[Start of Attachment]

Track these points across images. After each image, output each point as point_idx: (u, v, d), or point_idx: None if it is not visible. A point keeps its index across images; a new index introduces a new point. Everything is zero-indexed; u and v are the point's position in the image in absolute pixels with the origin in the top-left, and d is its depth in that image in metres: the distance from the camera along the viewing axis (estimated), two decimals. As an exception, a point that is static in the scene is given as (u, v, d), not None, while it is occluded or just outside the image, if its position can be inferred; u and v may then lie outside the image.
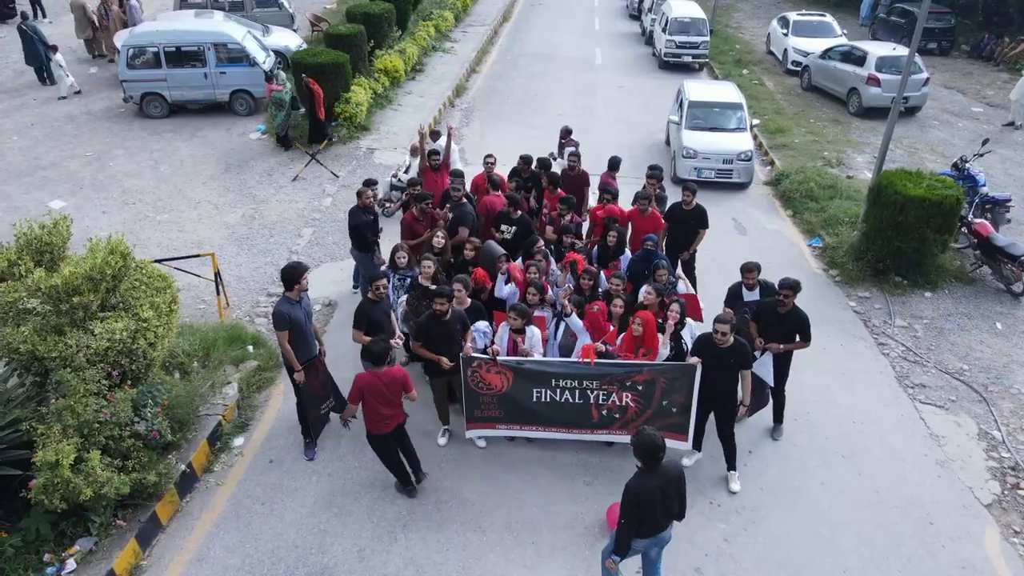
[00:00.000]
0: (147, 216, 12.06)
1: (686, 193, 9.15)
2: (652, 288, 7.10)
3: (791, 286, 6.81)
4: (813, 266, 11.20)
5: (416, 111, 17.00)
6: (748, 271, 7.40)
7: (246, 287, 10.23)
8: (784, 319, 6.87)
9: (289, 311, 6.56)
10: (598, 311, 6.86)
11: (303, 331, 6.66)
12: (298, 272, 6.57)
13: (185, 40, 15.30)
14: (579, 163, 10.53)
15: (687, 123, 14.08)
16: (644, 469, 4.88)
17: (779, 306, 6.85)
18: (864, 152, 15.46)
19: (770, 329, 6.94)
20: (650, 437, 4.78)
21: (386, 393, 6.02)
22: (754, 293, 7.37)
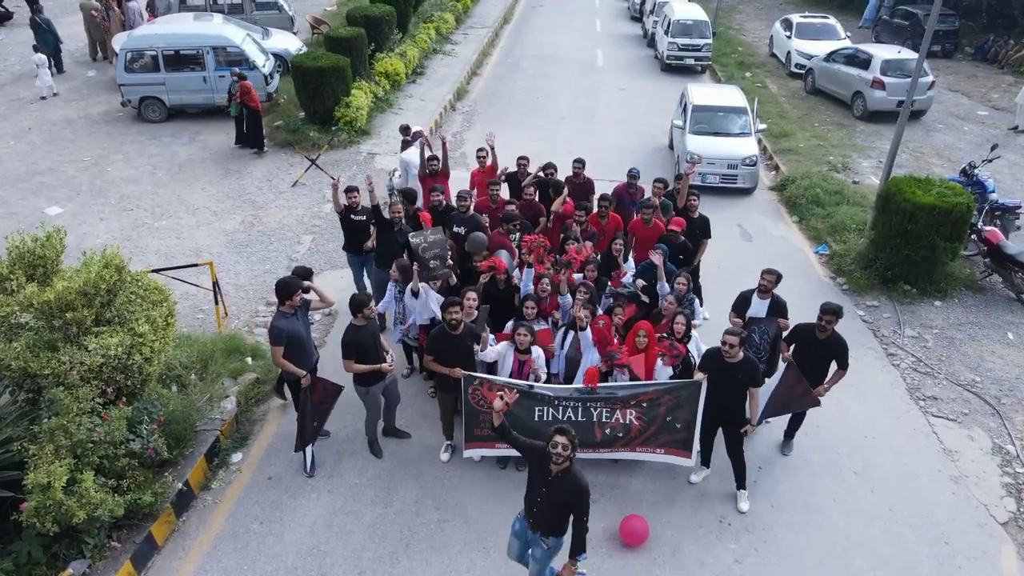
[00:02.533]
0: (145, 223, 11.90)
1: (691, 197, 8.97)
2: (674, 297, 6.94)
3: (834, 311, 6.55)
4: (820, 274, 11.04)
5: (417, 114, 16.82)
6: (768, 273, 7.18)
7: (245, 296, 10.07)
8: (823, 345, 6.64)
9: (286, 325, 6.42)
10: (603, 325, 6.69)
11: (302, 344, 6.52)
12: (291, 289, 6.42)
13: (184, 43, 15.15)
14: (583, 169, 10.36)
15: (691, 127, 13.92)
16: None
17: (819, 331, 6.61)
18: (869, 157, 15.30)
19: (807, 354, 6.71)
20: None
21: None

[End of Attachment]

### ABOUT THIS TASK
Quote the listing above, but only from the line that shows "5: (416, 111, 17.00)" through the line that shows "22: (754, 293, 7.37)".

### ANSWER AREA
5: (416, 111, 17.00)
6: (748, 271, 7.40)
7: (246, 287, 10.23)
8: (784, 319, 6.87)
9: (289, 311, 6.56)
10: (598, 311, 6.86)
11: (303, 331, 6.66)
12: (298, 272, 6.57)
13: (185, 40, 15.30)
14: (579, 163, 10.53)
15: (687, 123, 14.08)
16: (644, 469, 4.88)
17: (779, 306, 6.85)
18: (864, 152, 15.46)
19: (770, 329, 6.94)
20: (650, 437, 4.78)
21: (386, 393, 6.02)
22: (754, 293, 7.37)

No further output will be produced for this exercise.